▶ PROVIDED RECORDS:
——

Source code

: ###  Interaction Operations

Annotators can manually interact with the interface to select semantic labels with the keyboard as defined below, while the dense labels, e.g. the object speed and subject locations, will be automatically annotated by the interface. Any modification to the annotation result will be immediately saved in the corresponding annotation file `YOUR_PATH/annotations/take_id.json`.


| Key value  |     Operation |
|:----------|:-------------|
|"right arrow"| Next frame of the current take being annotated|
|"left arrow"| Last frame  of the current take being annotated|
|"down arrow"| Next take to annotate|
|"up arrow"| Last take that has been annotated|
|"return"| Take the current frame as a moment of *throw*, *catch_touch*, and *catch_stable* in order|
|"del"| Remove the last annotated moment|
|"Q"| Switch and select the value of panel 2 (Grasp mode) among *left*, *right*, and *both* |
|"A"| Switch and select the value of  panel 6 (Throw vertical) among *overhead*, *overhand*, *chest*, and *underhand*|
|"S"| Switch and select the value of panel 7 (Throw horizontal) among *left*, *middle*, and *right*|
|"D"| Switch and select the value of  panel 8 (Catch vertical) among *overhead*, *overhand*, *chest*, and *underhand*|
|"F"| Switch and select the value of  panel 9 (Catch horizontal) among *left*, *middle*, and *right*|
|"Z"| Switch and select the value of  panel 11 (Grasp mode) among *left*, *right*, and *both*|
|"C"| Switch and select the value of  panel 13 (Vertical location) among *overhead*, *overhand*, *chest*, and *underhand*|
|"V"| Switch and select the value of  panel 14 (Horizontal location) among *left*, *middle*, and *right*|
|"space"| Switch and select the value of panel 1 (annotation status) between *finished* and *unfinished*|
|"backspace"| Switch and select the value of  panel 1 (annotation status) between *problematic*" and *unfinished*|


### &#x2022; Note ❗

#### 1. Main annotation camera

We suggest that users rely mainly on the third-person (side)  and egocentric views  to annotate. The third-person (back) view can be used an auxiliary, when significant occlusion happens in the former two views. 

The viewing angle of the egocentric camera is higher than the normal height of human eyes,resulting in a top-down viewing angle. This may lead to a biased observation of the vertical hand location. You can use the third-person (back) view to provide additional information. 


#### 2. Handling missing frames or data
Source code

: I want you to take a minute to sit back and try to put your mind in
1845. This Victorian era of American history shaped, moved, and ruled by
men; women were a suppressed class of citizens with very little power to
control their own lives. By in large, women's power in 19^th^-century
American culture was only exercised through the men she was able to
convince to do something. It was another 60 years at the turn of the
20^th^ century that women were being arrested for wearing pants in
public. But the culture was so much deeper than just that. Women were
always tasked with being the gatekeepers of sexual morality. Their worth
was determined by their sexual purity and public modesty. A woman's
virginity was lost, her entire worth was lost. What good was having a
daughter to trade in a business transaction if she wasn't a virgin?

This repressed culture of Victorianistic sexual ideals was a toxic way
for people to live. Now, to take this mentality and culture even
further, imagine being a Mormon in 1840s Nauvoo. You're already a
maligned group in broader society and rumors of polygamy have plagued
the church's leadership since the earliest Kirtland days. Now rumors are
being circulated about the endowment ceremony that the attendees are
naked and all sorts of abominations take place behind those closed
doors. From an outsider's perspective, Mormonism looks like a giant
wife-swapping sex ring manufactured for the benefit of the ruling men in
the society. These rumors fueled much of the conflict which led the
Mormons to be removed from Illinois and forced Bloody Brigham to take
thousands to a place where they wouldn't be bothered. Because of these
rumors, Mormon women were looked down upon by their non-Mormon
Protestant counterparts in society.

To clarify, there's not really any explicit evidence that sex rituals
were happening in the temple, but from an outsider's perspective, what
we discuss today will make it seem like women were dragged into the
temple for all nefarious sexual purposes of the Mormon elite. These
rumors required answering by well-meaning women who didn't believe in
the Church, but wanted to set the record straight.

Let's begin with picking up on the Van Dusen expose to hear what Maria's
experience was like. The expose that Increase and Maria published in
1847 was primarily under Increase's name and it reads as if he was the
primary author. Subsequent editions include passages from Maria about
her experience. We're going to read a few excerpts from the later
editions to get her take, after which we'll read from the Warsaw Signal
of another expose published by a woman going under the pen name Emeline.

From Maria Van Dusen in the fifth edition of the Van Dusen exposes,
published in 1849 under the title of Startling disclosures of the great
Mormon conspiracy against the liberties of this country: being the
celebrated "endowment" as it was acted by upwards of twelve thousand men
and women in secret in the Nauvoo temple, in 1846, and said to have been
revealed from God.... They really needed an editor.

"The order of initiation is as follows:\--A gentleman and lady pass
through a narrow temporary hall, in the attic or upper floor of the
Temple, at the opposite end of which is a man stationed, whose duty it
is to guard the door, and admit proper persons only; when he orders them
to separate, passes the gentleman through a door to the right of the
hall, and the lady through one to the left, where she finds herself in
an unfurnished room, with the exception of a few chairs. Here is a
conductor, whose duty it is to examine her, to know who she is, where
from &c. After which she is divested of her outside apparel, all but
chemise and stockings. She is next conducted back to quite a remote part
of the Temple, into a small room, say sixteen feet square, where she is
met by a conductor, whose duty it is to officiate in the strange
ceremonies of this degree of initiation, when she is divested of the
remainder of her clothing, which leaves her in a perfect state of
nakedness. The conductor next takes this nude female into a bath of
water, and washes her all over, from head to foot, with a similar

——

Return all the data exactly as given.

▶ ANSWER FOR THIS EXERCISE:
Source code

: ###  Interaction Operations

Annotators can manually interact with the interface to select semantic labels with the keyboard as defined below, while the dense labels, e.g. the object speed and subject locations, will be automatically annotated by the interface. Any modification to the annotation result will be immediately saved in the corresponding annotation file `YOUR_PATH/annotations/take_id.json`.


| Key value  |     Operation |
|:----------|:-------------|
|"right arrow"| Next frame of the current take being annotated|
|"left arrow"| Last frame  of the current take being annotated|
|"down arrow"| Next take to annotate|
|"up arrow"| Last take that has been annotated|
|"return"| Take the current frame as a moment of *throw*, *catch_touch*, and *catch_stable* in order|
|"del"| Remove the last annotated moment|
|"Q"| Switch and select the value of panel 2 (Grasp mode) among *left*, *right*, and *both* |
|"A"| Switch and select the value of  panel 6 (Throw vertical) among *overhead*, *overhand*, *chest*, and *underhand*|
|"S"| Switch and select the value of panel 7 (Throw horizontal) among *left*, *middle*, and *right*|
|"D"| Switch and select the value of  panel 8 (Catch vertical) among *overhead*, *overhand*, *chest*, and *underhand*|
|"F"| Switch and select the value of  panel 9 (Catch horizontal) among *left*, *middle*, and *right*|
|"Z"| Switch and select the value of  panel 11 (Grasp mode) among *left*, *right*, and *both*|
|"C"| Switch and select the value of  panel 13 (Vertical location) among *overhead*, *overhand*, *chest*, and *underhand*|
|"V"| Switch and select the value of  panel 14 (Horizontal location) among *left*, *middle*, and *right*|
|"space"| Switch and select the value of panel 1 (annotation status) between *finished* and *unfinished*|
|"backspace"| Switch and select the value of  panel 1 (annotation status) between *problematic*" and *unfinished*|


### &#x2022; Note ❗

#### 1. Main annotation camera

We suggest that users rely mainly on the third-person (side)  and egocentric views  to annotate. The third-person (back) view can be used an auxiliary, when significant occlusion happens in the former two views. 

The viewing angle of the egocentric camera is higher than the normal height of human eyes,resulting in a top-down viewing angle. This may lead to a biased observation of the vertical hand location. You can use the third-person (back) view to provide additional information. 


#### 2. Handling missing frames or data
Source code

: I want you to take a minute to sit back and try to put your mind in
1845. This Victorian era of American history shaped, moved, and ruled by
men; women were a suppressed class of citizens with very little power to
control their own lives. By in large, women's power in 19^th^-century
American culture was only exercised through the men she was able to
convince to do something. It was another 60 years at the turn of the
20^th^ century that women were being arrested for wearing pants in
public. But the culture was so much deeper than just that. Women were
always tasked with being the gatekeepers of sexual morality. Their worth
was determined by their sexual purity and public modesty. A woman's
virginity was lost, her entire worth was lost. What good was having a
daughter to trade in a business transaction if she wasn't a virgin?

This repressed culture of Victorianistic sexual ideals was a toxic way
for people to live. Now, to take this mentality and culture even
further, imagine being a Mormon in 1840s Nauvoo. You're already a
maligned group in broader society and rumors of polygamy have plagued
the church's leadership since the earliest Kirtland days. Now rumors are
being circulated about the endowment ceremony that the attendees are
naked and all sorts of abominations take place behind those closed
doors. From an outsider's perspective, Mormonism looks like a giant
wife-swapping sex ring manufactured for the benefit of the ruling men in
the society. These rumors fueled much of the conflict which led the
Mormons to be removed from Illinois and forced Bloody Brigham to take
thousands to a place where they wouldn't be bothered. Because of these
rumors, Mormon women were looked down upon by their non-Mormon
Protestant counterparts in society.

To clarify, there's not really any explicit evidence that sex rituals
were happening in the temple, but from an outsider's perspective, what
we discuss today will make it seem like women were dragged into the
temple for all nefarious sexual purposes of the Mormon elite. These
rumors required answering by well-meaning women who didn't believe in
the Church, but wanted to set the record straight.

Let's begin with picking up on the Van Dusen expose to hear what Maria's
experience was like. The expose that Increase and Maria published in
1847 was primarily under Increase's name and it reads as if he was the
primary author. Subsequent editions include passages from Maria about
her experience. We're going to read a few excerpts from the later
editions to get her take, after which we'll read from the Warsaw Signal
of another expose published by a woman going under the pen name Emeline.

From Maria Van Dusen in the fifth edition of the Van Dusen exposes,
published in 1849 under the title of Startling disclosures of the great
Mormon conspiracy against the liberties of this country: being the
celebrated "endowment" as it was acted by upwards of twelve thousand men
and women in secret in the Nauvoo temple, in 1846, and said to have been
revealed from God.... They really needed an editor.

"The order of initiation is as follows:\--A gentleman and lady pass
through a narrow temporary hall, in the attic or upper floor of the
Temple, at the opposite end of which is a man stationed, whose duty it
is to guard the door, and admit proper persons only; when he orders them
to separate, passes the gentleman through a door to the right of the
hall, and the lady through one to the left, where she finds herself in
an unfurnished room, with the exception of a few chairs. Here is a
conductor, whose duty it is to examine her, to know who she is, where
from &c. After which she is divested of her outside apparel, all but
chemise and stockings. She is next conducted back to quite a remote part
of the Temple, into a small room, say sixteen feet square, where she is
met by a conductor, whose duty it is to officiate in the strange
ceremonies of this degree of initiation, when she is divested of the
remainder of her clothing, which leaves her in a perfect state of
nakedness. The conductor next takes this nude female into a bath of
water, and washes her all over, from head to foot, with a similar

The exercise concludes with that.